_What to work on_
Transcribe the listing below in its entirety.

_Given data_
###

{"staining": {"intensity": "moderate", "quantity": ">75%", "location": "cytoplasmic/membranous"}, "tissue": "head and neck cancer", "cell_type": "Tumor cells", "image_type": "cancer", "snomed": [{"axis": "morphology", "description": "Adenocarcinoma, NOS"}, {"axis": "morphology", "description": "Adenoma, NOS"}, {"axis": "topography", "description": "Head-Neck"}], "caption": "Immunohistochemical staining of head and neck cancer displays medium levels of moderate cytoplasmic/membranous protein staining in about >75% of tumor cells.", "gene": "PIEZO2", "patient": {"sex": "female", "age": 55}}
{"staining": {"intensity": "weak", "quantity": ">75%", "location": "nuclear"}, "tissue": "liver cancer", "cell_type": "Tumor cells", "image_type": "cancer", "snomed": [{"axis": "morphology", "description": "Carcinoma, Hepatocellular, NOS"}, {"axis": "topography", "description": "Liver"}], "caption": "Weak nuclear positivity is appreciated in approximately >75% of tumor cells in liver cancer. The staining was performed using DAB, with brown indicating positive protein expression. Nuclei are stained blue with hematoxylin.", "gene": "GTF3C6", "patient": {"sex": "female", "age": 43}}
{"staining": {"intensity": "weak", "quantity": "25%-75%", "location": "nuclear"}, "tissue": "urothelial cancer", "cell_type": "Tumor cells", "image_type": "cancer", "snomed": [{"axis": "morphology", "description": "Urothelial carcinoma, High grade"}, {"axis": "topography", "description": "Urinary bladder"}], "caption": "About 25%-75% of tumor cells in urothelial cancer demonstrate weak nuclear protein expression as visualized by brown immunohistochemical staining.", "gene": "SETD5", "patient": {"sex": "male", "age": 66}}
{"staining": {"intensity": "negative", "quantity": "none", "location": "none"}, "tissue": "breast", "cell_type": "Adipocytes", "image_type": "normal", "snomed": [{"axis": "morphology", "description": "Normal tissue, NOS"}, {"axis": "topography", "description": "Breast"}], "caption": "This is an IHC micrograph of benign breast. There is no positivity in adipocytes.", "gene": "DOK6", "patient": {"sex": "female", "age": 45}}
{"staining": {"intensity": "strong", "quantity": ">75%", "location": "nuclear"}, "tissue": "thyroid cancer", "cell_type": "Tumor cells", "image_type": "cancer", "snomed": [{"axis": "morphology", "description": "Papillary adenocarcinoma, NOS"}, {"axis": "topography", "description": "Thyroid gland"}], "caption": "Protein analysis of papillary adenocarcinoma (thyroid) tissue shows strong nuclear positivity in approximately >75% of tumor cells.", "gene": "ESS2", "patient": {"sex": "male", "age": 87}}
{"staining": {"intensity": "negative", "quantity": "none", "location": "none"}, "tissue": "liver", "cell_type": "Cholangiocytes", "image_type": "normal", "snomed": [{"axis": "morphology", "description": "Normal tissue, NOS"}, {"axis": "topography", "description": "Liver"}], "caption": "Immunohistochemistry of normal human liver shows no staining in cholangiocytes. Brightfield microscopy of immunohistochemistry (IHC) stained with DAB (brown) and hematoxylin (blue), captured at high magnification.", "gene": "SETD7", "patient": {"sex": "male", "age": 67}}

###

_Solution below_
{"staining": {"intensity": "moderate", "quantity": ">75%", "location": "cytoplasmic/membranous"}, "tissue": "head and neck cancer", "cell_type": "Tumor cells", "image_type": "cancer", "snomed": [{"axis": "morphology", "description": "Adenocarcinoma, NOS"}, {"axis": "morphology", "description": "Adenoma, NOS"}, {"axis": "topography", "description": "Head-Neck"}], "caption": "Immunohistochemical staining of head and neck cancer displays medium levels of moderate cytoplasmic/membranous protein staining in about >75% of tumor cells.", "gene": "PIEZO2", "patient": {"sex": "female", "age": 55}}
{"staining": {"intensity": "weak", "quantity": ">75%", "location": "nuclear"}, "tissue": "liver cancer", "cell_type": "Tumor cells", "image_type": "cancer", "snomed": [{"axis": "morphology", "description": "Carcinoma, Hepatocellular, NOS"}, {"axis": "topography", "description": "Liver"}], "caption": "Weak nuclear positivity is appreciated in approximately >75% of tumor cells in liver cancer. The staining was performed using DAB, with brown indicating positive protein expression. Nuclei are stained blue with hematoxylin.", "gene": "GTF3C6", "patient": {"sex": "female", "age": 43}}
{"staining": {"intensity": "weak", "quantity": "25%-75%", "location": "nuclear"}, "tissue": "urothelial cancer", "cell_type": "Tumor cells", "image_type": "cancer", "snomed": [{"axis": "morphology", "description": "Urothelial carcinoma, High grade"}, {"axis": "topography", "description": "Urinary bladder"}], "caption": "About 25%-75% of tumor cells in urothelial cancer demonstrate weak nuclear protein expression as visualized by brown immunohistochemical staining.", "gene": "SETD5", "patient": {"sex": "male", "age": 66}}
{"staining": {"intensity": "negative", "quantity": "none", "location": "none"}, "tissue": "breast", "cell_type": "Adipocytes", "image_type": "normal", "snomed": [{"axis": "morphology", "description": "Normal tissue, NOS"}, {"axis": "topography", "description": "Breast"}], "caption": "This is an IHC micrograph of benign breast. There is no positivity in adipocytes.", "gene": "DOK6", "patient": {"sex": "female", "age": 45}}
{"staining": {"intensity": "strong", "quantity": ">75%", "location": "nuclear"}, "tissue": "thyroid cancer", "cell_type": "Tumor cells", "image_type": "cancer", "snomed": [{"axis": "morphology", "description": "Papillary adenocarcinoma, NOS"}, {"axis": "topography", "description": "Thyroid gland"}], "caption": "Protein analysis of papillary adenocarcinoma (thyroid) tissue shows strong nuclear positivity in approximately >75% of tumor cells.", "gene": "ESS2", "patient": {"sex": "male", "age": 87}}
{"staining": {"intensity": "negative", "quantity": "none", "location": "none"}, "tissue": "liver", "cell_type": "Cholangiocytes", "image_type": "normal", "snomed": [{"axis": "morphology", "description": "Normal tissue, NOS"}, {"axis": "topography", "description": "Liver"}], "caption": "Immunohistochemistry of normal human liver shows no staining in cholangiocytes. Brightfield microscopy of immunohistochemistry (IHC) stained with DAB (brown) and hematoxylin (blue), captured at high magnification.", "gene": "SETD7", "patient": {"sex": "male", "age": 67}}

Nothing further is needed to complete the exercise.